##### Dataset records
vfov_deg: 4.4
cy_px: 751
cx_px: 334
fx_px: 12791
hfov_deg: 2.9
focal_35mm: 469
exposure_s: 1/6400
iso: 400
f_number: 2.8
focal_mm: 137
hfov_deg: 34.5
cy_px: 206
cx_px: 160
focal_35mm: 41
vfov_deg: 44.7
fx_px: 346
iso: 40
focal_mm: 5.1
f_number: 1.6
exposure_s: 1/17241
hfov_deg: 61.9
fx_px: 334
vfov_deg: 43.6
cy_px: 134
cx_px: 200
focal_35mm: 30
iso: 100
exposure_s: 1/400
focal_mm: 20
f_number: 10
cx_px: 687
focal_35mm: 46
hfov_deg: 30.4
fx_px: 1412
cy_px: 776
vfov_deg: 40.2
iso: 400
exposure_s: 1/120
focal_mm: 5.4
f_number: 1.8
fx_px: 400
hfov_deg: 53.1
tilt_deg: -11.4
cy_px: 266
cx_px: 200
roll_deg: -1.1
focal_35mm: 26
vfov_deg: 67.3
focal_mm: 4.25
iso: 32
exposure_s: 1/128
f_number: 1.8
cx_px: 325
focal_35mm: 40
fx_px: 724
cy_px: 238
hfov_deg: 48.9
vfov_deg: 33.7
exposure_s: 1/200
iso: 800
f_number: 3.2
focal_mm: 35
##########
##### Dataset records
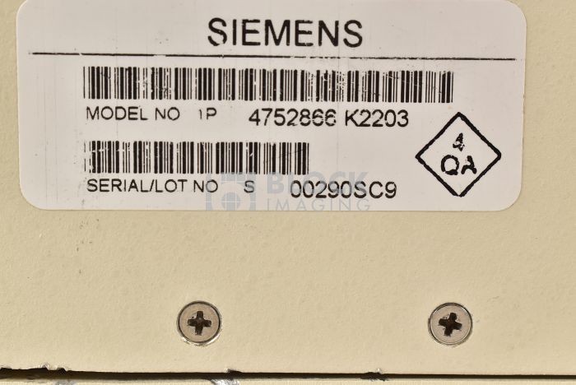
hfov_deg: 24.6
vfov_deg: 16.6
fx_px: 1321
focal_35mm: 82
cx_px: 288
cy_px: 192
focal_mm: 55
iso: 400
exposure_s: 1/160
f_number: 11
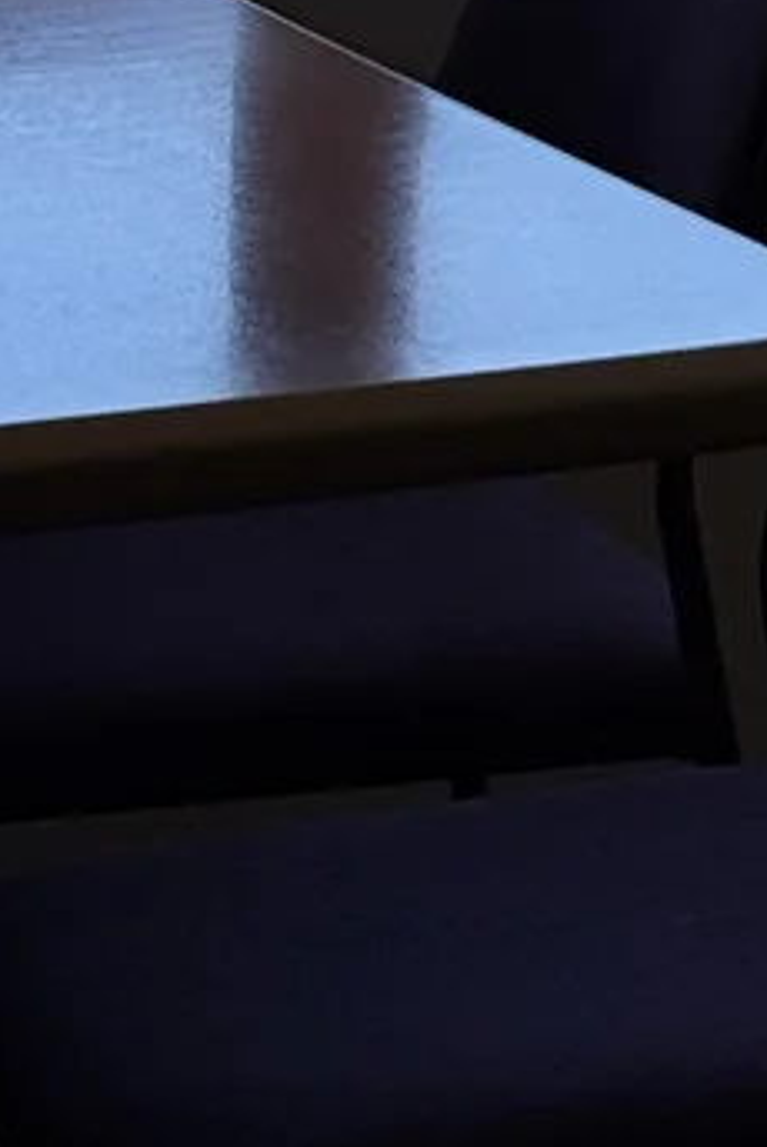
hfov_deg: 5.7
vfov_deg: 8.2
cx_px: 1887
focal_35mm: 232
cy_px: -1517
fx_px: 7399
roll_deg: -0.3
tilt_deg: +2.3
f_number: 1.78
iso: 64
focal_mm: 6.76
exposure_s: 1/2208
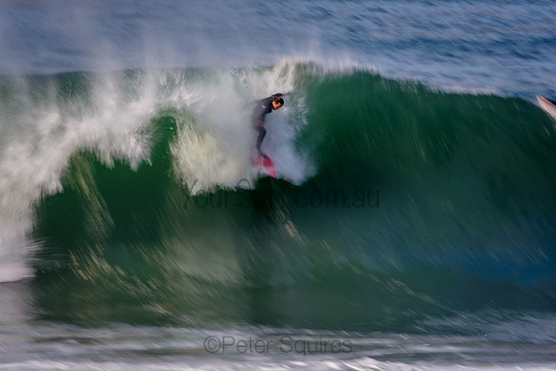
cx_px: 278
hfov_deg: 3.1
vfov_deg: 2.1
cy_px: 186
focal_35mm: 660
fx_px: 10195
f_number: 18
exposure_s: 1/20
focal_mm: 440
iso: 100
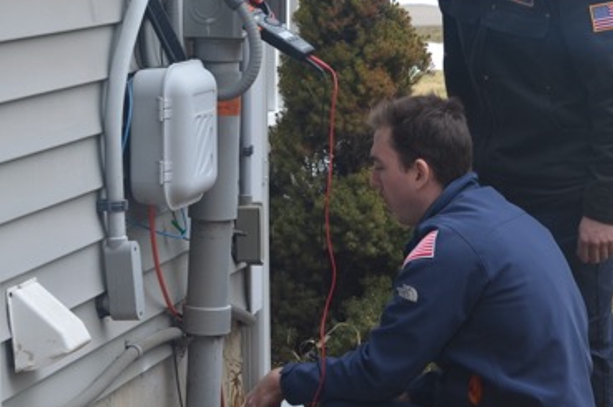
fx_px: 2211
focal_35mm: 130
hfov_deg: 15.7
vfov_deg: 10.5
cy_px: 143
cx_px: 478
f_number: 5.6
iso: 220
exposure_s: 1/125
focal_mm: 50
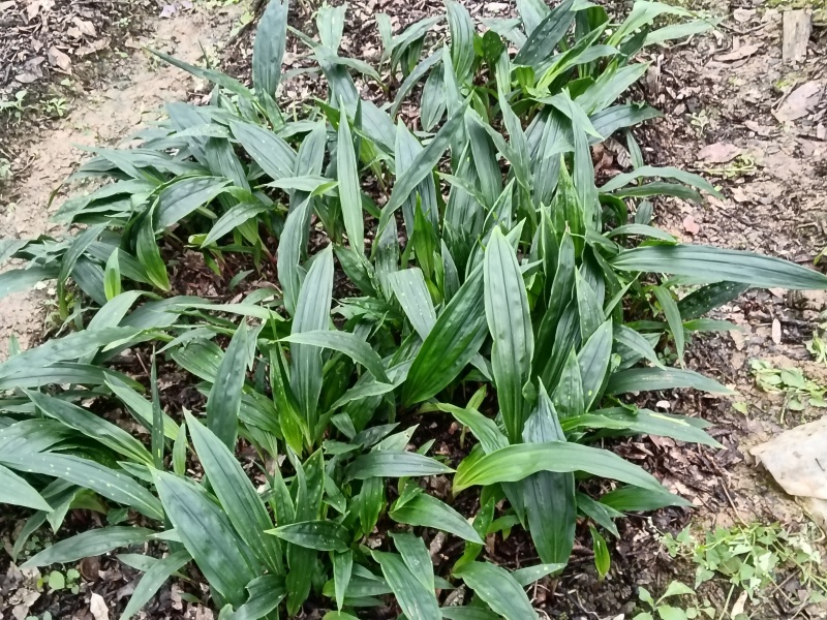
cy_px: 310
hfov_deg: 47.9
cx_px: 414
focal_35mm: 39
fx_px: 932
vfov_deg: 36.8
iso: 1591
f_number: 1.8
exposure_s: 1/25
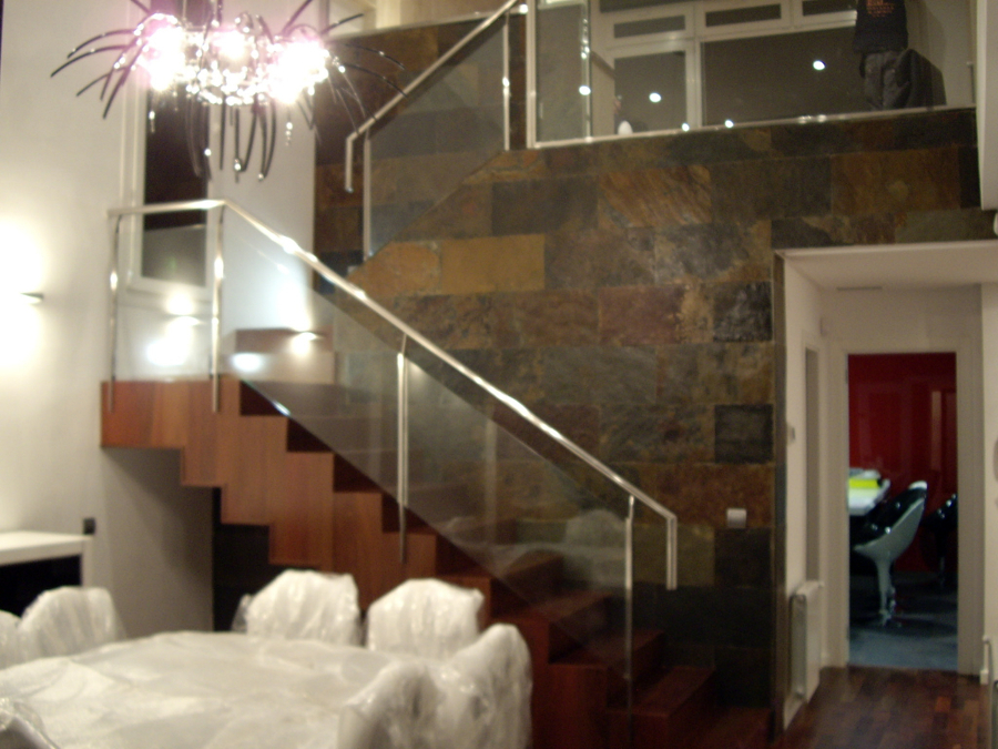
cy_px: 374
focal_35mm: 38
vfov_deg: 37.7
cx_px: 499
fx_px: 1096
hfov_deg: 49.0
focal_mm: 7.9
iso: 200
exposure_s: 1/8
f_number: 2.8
##########
• _Problem to work on_
Skipping the pictures, print the lines in the listing above exactly as written, starting at the line with "focal_mm: 440" and ending at the line with "focal_mm: 7.9", both included.

• _Exercise result_
focal_mm: 440
iso: 100
fx_px: 2211
focal_35mm: 130
hfov_deg: 15.7
vfov_deg: 10.5
cy_px: 143
cx_px: 478
f_number: 5.6
iso: 220
exposure_s: 1/125
focal_mm: 50
cy_px: 310
hfov_deg: 47.9
cx_px: 414
focal_35mm: 39
fx_px: 932
vfov_deg: 36.8
iso: 1591
f_number: 1.8
exposure_s: 1/25
cy_px: 374
focal_35mm: 38
vfov_deg: 37.7
cx_px: 499
fx_px: 1096
hfov_deg: 49.0
focal_mm: 7.9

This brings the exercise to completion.